▶
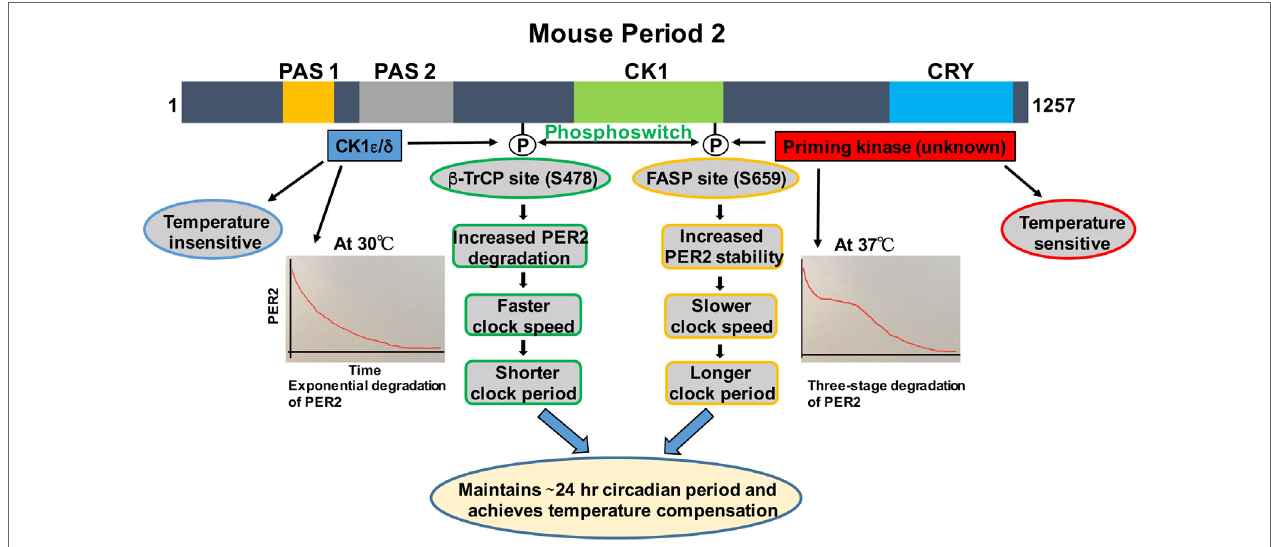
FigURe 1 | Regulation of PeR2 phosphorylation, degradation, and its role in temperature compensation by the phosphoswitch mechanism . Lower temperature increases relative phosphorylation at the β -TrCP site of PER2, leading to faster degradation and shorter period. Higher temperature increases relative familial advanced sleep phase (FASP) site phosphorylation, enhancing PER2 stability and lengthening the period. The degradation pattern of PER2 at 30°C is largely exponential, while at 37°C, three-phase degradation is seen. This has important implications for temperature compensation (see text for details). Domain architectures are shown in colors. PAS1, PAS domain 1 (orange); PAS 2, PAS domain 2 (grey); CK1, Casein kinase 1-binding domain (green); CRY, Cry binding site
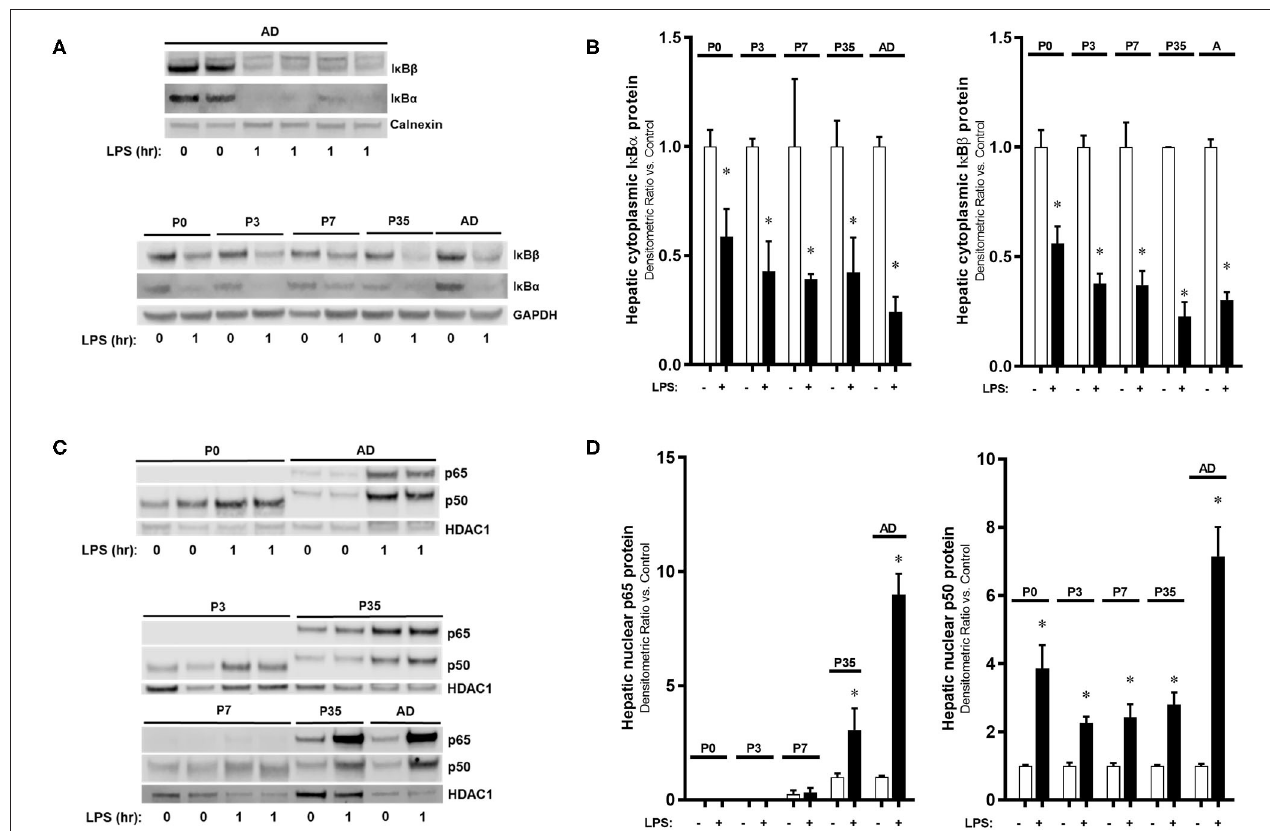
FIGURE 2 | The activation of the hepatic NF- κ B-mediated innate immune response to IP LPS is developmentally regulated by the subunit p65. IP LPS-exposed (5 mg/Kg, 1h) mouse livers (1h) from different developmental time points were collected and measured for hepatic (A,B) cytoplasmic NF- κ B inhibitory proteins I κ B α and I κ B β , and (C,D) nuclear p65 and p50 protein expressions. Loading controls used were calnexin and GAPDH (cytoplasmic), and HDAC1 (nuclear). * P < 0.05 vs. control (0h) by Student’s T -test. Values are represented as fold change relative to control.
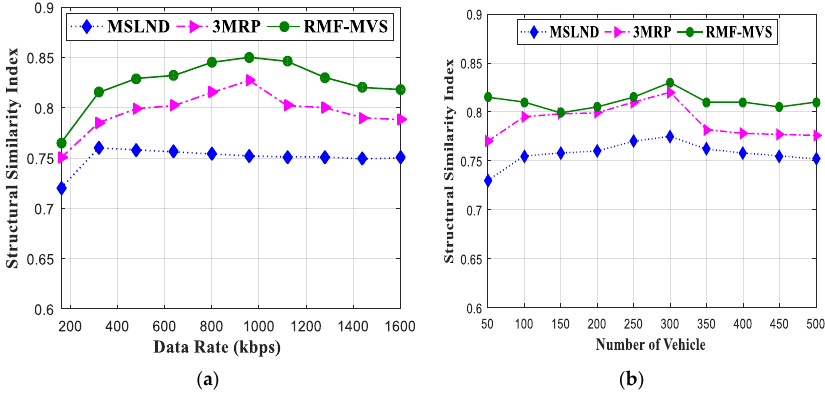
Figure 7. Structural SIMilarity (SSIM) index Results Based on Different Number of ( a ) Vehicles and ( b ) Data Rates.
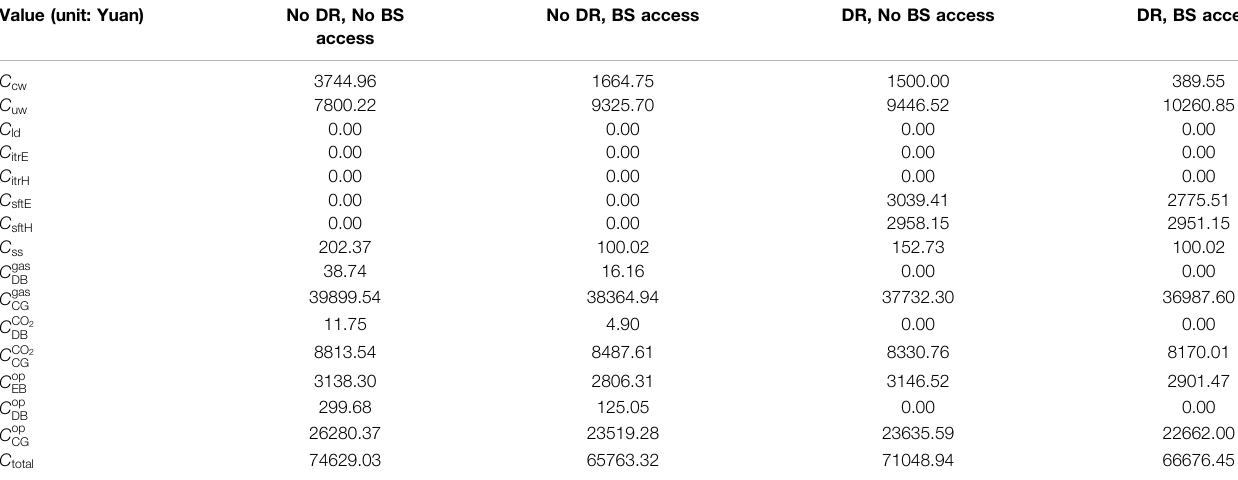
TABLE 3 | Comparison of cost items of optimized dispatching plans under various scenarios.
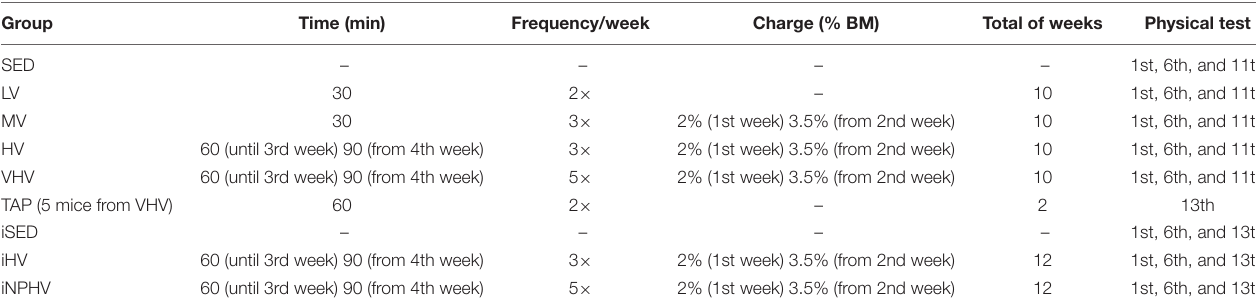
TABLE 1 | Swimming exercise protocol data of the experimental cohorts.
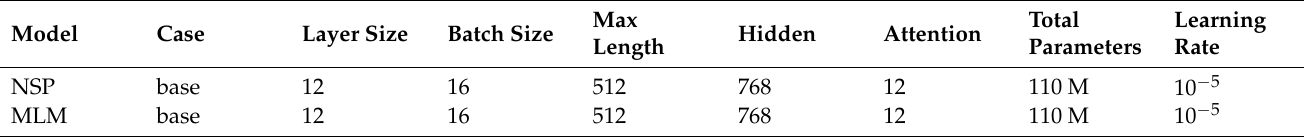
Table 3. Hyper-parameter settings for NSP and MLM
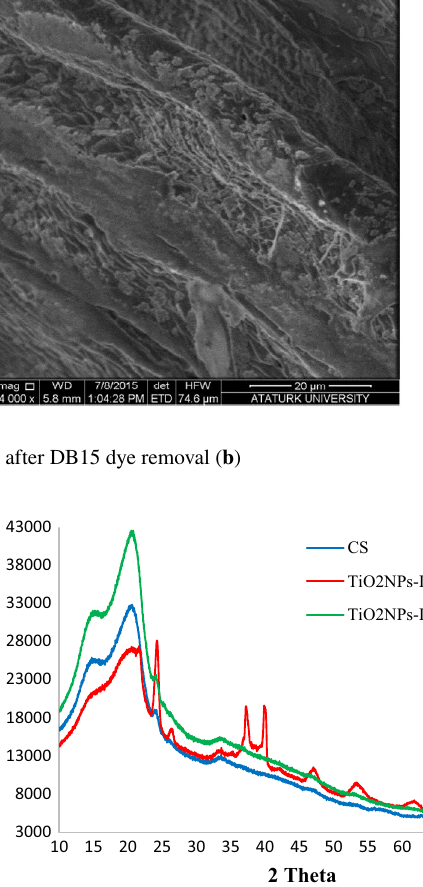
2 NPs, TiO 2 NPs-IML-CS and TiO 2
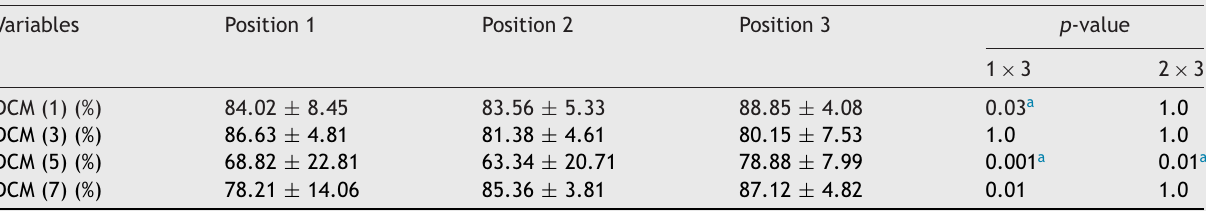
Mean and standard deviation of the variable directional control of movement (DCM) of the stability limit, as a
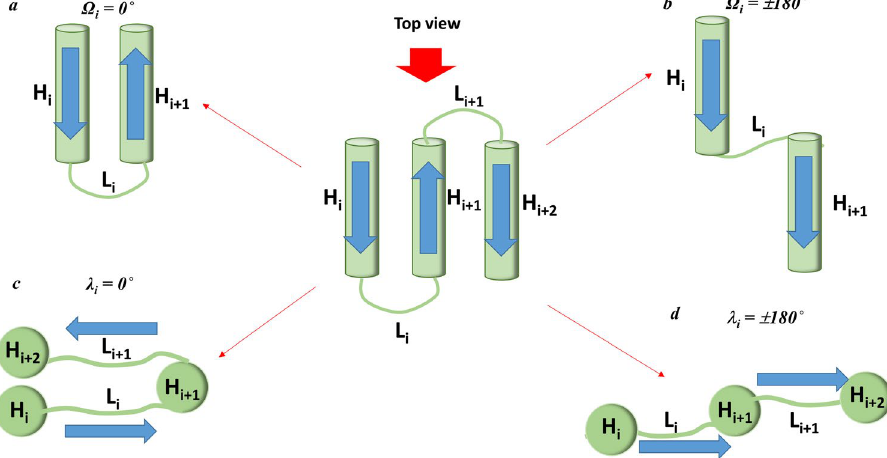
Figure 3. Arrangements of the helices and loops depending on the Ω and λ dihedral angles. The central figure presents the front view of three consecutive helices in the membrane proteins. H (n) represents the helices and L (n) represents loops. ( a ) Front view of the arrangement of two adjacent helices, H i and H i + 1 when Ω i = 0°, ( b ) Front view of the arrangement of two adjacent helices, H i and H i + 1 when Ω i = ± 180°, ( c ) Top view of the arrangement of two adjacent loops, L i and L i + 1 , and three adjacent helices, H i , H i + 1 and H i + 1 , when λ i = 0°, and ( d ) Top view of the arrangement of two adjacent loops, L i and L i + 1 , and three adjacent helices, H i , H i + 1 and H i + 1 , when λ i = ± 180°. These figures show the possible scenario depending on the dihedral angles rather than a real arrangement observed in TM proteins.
◀
Give back the exact lines above, running from the one that has "FIGURE 2 | The" through the one that has "Mean and standard", with nothing added and no pictures.

FIGURE 2 | The activation of the hepatic NF- κ B-mediated innate immune response to IP LPS is developmentally regulated by the subunit p65. IP LPS-exposed (5 mg/Kg, 1h) mouse livers (1h) from different developmental time points were collected and measured for hepatic (A,B) cytoplasmic NF- κ B inhibitory proteins I κ B α and I κ B β , and (C,D) nuclear p65 and p50 protein expressions. Loading controls used were calnexin and GAPDH (cytoplasmic), and HDAC1 (nuclear). * P < 0.05 vs. control (0h) by Student’s T -test. Values are represented as fold change relative to control.
Figure 7. Structural SIMilarity (SSIM) index Results Based on Different Number of ( a ) Vehicles and ( b ) Data Rates.
TABLE 3 | Comparison of cost items of optimized dispatching plans under various scenarios.
TABLE 1 | Swimming exercise protocol data of the experimental cohorts.
Table 3. Hyper-parameter settings for NSP and MLM
2 NPs, TiO 2 NPs-IML-CS and TiO 2
Mean and standard deviation of the variable directional control of movement (DCM) of the stability limit, as a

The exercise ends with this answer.